A Flinders University researcher is changing the way we see and identify one of Australia’s most iconic animals. (Image Source: Cleland Wildlife Park)
By Rebecca Gaitaneris | @bec_gaitaneris
From unlocking a phone to solving a homicide, fingerprints are used in our everyday lives to differentiate between people.
Every human has a unique fingerprint that serves as a biometric identifier, that is, a measurement that can be used to distinguish between individuals.
But what physical characteristics distinguish koalas from each other?
New research conducted by Flinders University suggests that zoo and wildlife keepers are able to distinguish individual koalas based on the pigmentation pattern of a koala’s nostrils.
Honours graduate Claire Lawrance, and various Flinders University researchers, say their research may prove crucial in tracking koala populations in Australia’s bushfire-ravaged areas.
As a major component of her Honours research, Ms Lawrance distributed a survey to various koala keepers around Australia.
“My research indicated that the majority of koala keepers consider all koalas to be individually distinct,” she said.
“Most koala keepers select the nose region as the most individually distinctive region of a koalas face.”
More specifically, they attributed this to the markings and patterns of the koala’s nostrils. Ms Lawrance said this finding supported the results of a computer software program designed by her research supervisors.
“They found that most key points used by the software program, to match photographs of the same individual koala, were around the nose of the koala faces,” Ms Lawrance said.
“As a result, we could statistically identify variables that affected the accuracy of the cross-correlation study between photographs of the same individual.”
According to Ms Lawrance, these findings provide an essential first step towards the development of a future non-invasive individual identification method for koalas.
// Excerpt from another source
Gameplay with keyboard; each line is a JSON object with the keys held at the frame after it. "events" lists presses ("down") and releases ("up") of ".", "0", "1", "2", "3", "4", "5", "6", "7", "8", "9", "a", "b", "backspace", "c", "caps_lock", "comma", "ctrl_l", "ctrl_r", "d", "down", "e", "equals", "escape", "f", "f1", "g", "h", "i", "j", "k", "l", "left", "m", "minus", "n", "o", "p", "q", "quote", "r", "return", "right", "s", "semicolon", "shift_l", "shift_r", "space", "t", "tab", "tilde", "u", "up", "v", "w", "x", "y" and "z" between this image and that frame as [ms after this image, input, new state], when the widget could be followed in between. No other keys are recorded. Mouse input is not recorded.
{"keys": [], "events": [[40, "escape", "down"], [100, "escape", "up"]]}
“Ultimately, koala identification will be based on photographs of the ‘koala fingerprint’– their nostril patterns,” she said.
Ms Lawrance says the ability to recognise individual animals is extremely important in animal research.
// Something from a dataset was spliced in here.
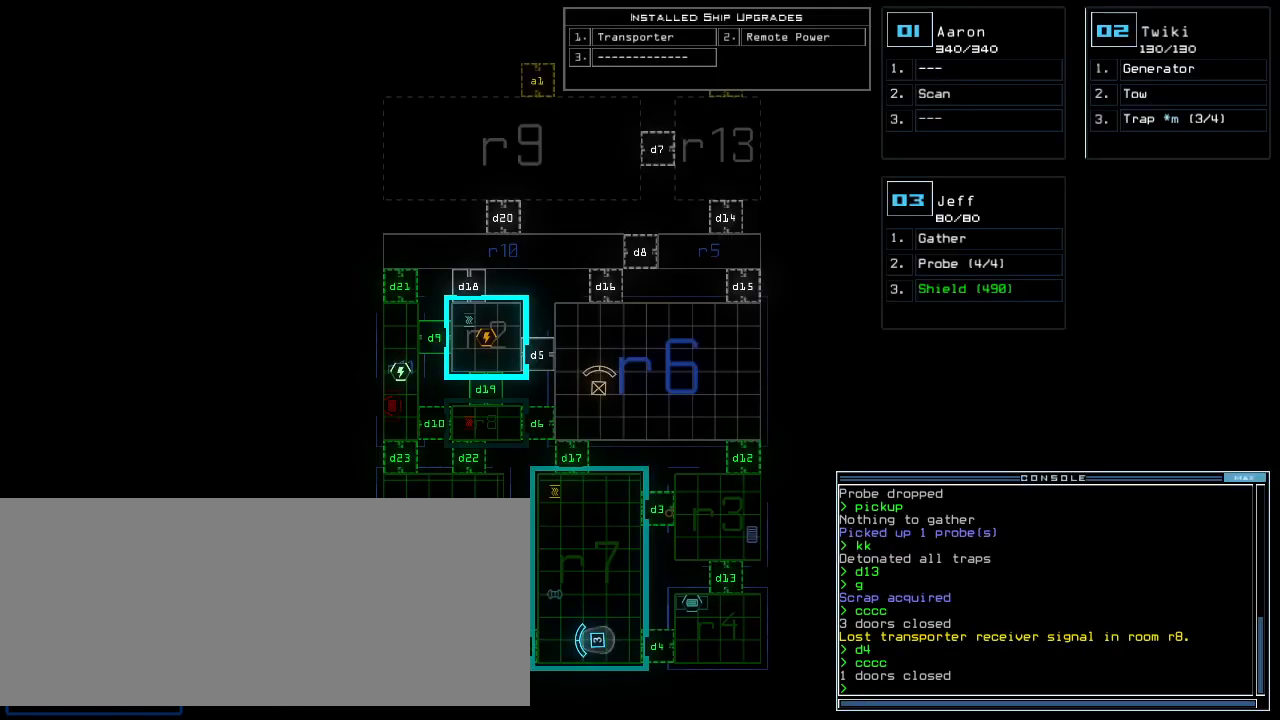
{"keys": [], "events": []}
“Data on the movement of individual animals can be used to accurately measure population size and distribution,” Ms Lawrance said.
“It enables us to gain valuable information on demographic data of populations including the estimation of age, social structure and breeding success.
“This information is necessary for the development of meaningful conservation management strategies.”
The development of an accurate and reliable software assisted method for identifying individual koalas, based on photographs of distinct nostril patterns, can become a widely implemented tool monitor wild koalas in the future.
“Due to being an arboreal species, capturing koalas to apply tags for future identification can be a challenging task,” Ms Lawrance said.
“Taking photographs is a non-invasive method, with the potential to enable more individuals to be monitored more frequently.
“We will be able to gain further insight on koala movement patterns and population numbers around the country.”
Ms Lawrance said she has a newfound appreciation for the insights provided by trans-disciplinary research programs that can open new vistas and research perspectives.
My Lawrance encourages people to keep their eyes and ears open.
She said an important lesson she has taken away from her university studies and research is that “you can learn so much through observing wildlife”.
“I have always loved animals and have been very lucky to have grown up surrounded by pets and in an area where I can also observe lots of wildlife, ” she said.
“We still have so many secrets about the world around us to uncover … our findings with the koalas is just the beginning.”